The problem with doing this is the ease with which players can hack scoreboards in order to win prizes on offer. And obviously, the better the prizes the more likely you are inviting hackers. This applies to all web based games, irrespective of technology used to implement them. Whether it’s a Flash game, HTML5 game or Unity game, it’s possible to use some or all of the following methods to cheat and win prizes.
High Score Script Send Hacking
All web based games use server side storage to store global scoreboards that are common to all players. This is accomplished by having the game call a remote server-side script. The game sends the player’s score data to the server-side script, which then processes and stores qualifying scores into a server-side data file or database.
The problem with doing this is it’s easy for a player to intercept and change the data sent to the script. Or if they have the location of the scoreboard script they can fake the score submission, entirely independent of the game. This enables a player to add whatever score they want to the scoreboard.
Another extremely common method of cheating on web based games is to hack the score values in memory as the game is running. There are freely available programs designed to specifically do this. This makes it relatively easy for any player to locate and change current score values in memory as they play the game.
Hacking Timed Flash Games
This one is more specific to Flash games and means that it’s possible to manipulate games that score based on time achieved (e.g. fastest time wins) in order to win prizes.

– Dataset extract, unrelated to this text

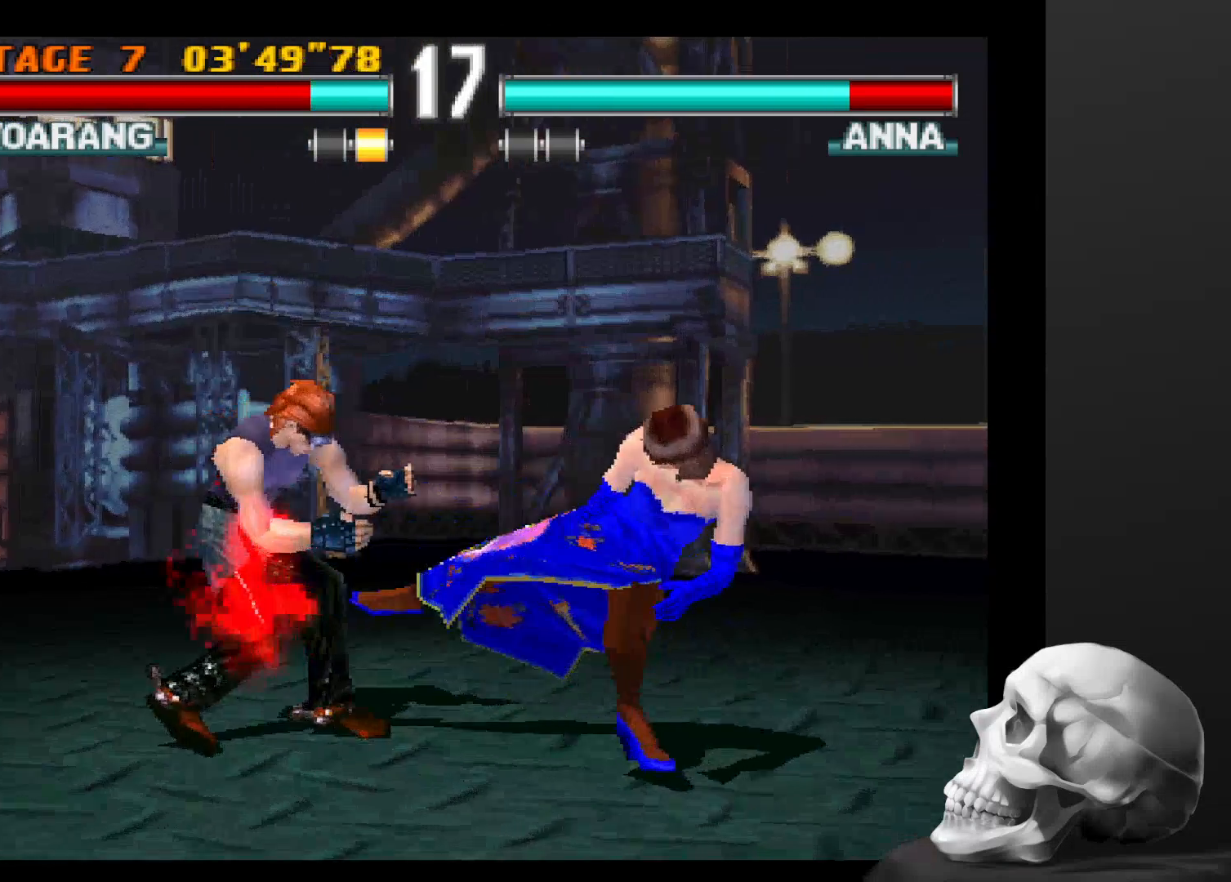
{"dt_ms": 1000, "buttons": [], "left_stick": "center", "right_stick": "center", "events": [[434, "TRIANGLE", "down"], [667, "TRIANGLE", "up"]]}
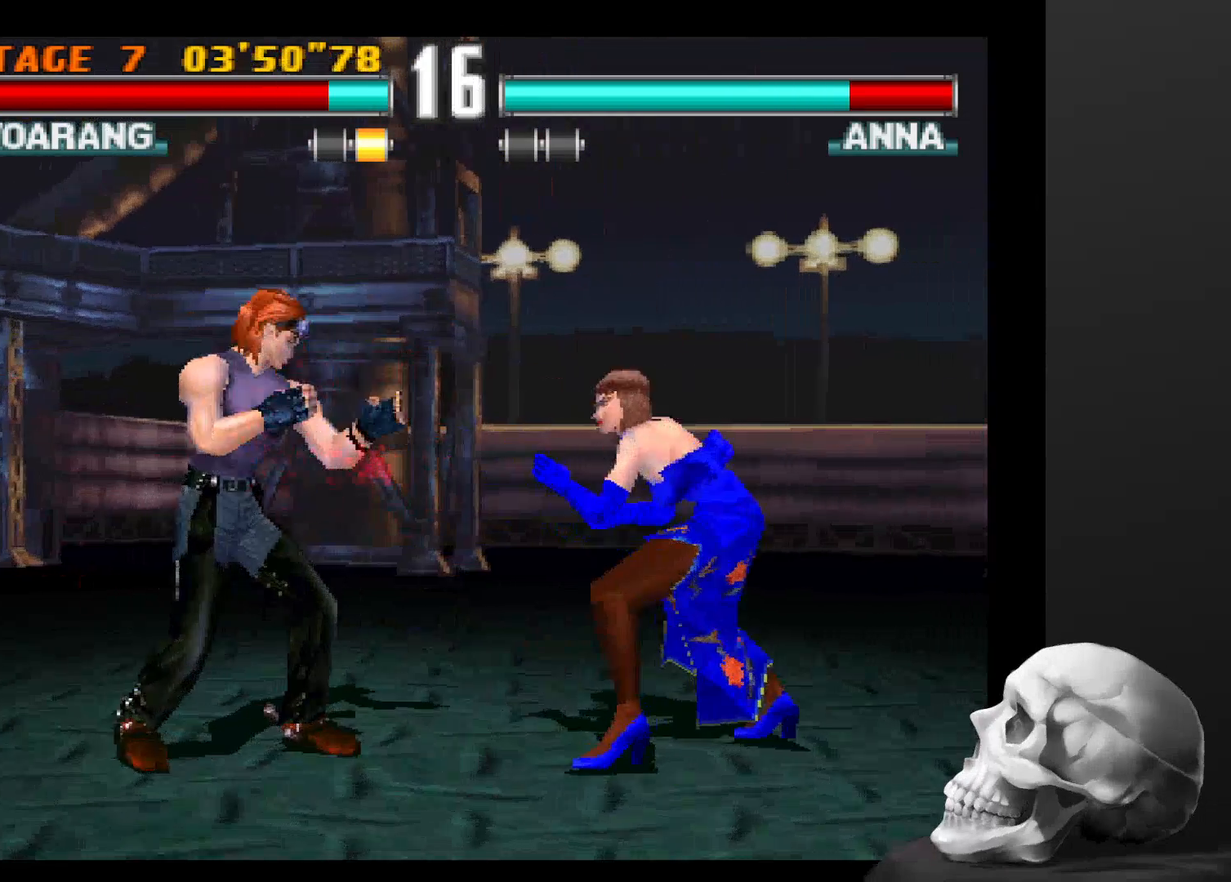
{"dt_ms": 500, "buttons": [], "left_stick": "center", "right_stick": "center", "events": []}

In order to explain how this works we need a bit of technical explanation.
There are two main ways that a developer may implement a game timer, which they choose will depend on the accuracy they need:
Tied into the main game loop
This is the least accurate method, with accuracy dependent on the game frame rate. E.g. a game running at 30 frames per second will allow a timer to be accurate to 1/30th of a second. This is fine for many types of games. Because the timer is locked into the game loop, if the game speeds up or slows down, the timer automatically speeds up or slows down accordingly. This method is preferable as it doesn’t allow for this method of cheating. However, where greater accuracy is required in a timed game (say you need accuracy to 100th of a second to differentiate player scores), another method is needed.
Tied into the computer’s internal clock
By using the internal clock of the player’s computer to power the game timer, a much greater degree of accuracy can be achieved. This can be necessary in fast paced racing games, for instance, where without this degree of accuracy there would be nothing to separate player’s scores.
The downside of doing it the second way is it makes the game timer independent of the main game loop and frame rate. So regardless of the speed the game runs at, the time is still locked to the same “real” time. This can open a game up to the possibility of cheating by manipulating the game frame rate. Software is readily available that allows the player to change the frame rate of a Flash game running on their computer. By using this, they can speed up a game, whilst having the game timer run at the same rate. This allows them to achieve any given game task much quicker relative to the game timer, hence being able to achieve a much better score than they would otherwise.
Combating Score Hacking
There are a number of ways experienced developers can help eliminate the chance of cheating to win prizes. In the case of script send hacking these can include checking submitted scores against a possible range (and throwing out impossible scores) and also using something called a cryptographic hash to verify that the score send came from the game itself. In the case of memory hacking, sensitive values, such as player scores, can be encrypted in memory to make it more difficult to locate the value to manipulate. None of these methods will make hacking impossible though, just deter casual hackers. If an experienced hacker wants to hack a game bad enough, they will.
When no prizes are at stake, hacking scoreboards really isn’t a problem. With no incentive to hack the game, players are far less likely to do so. Plus, there are limited security steps that can be taken to make it much more difficult for players to hack the scoreboard.
The problem comes when there are prizes at stake. The perception that it’s OK to run competitions in this way isn’t helped by the fact that clearly inexperienced developers are setting up these sorts of competitions on websites such as Facebook, only to have scoreboards hacked with unrealistic scores, in order to win the prizes. This doesn’t however mean you have to ditch the idea of a competition altogether.
There’s a simple solution. Run a free entry prize draw instead.
This gives you complete control of awarding prizes and entirely removes the incentive to hack, because the reward is no longer a guaranteed prize win. Overall, it’s a much safer solution that allows you to implement your competition without risking rendering it null and void by casual hackers.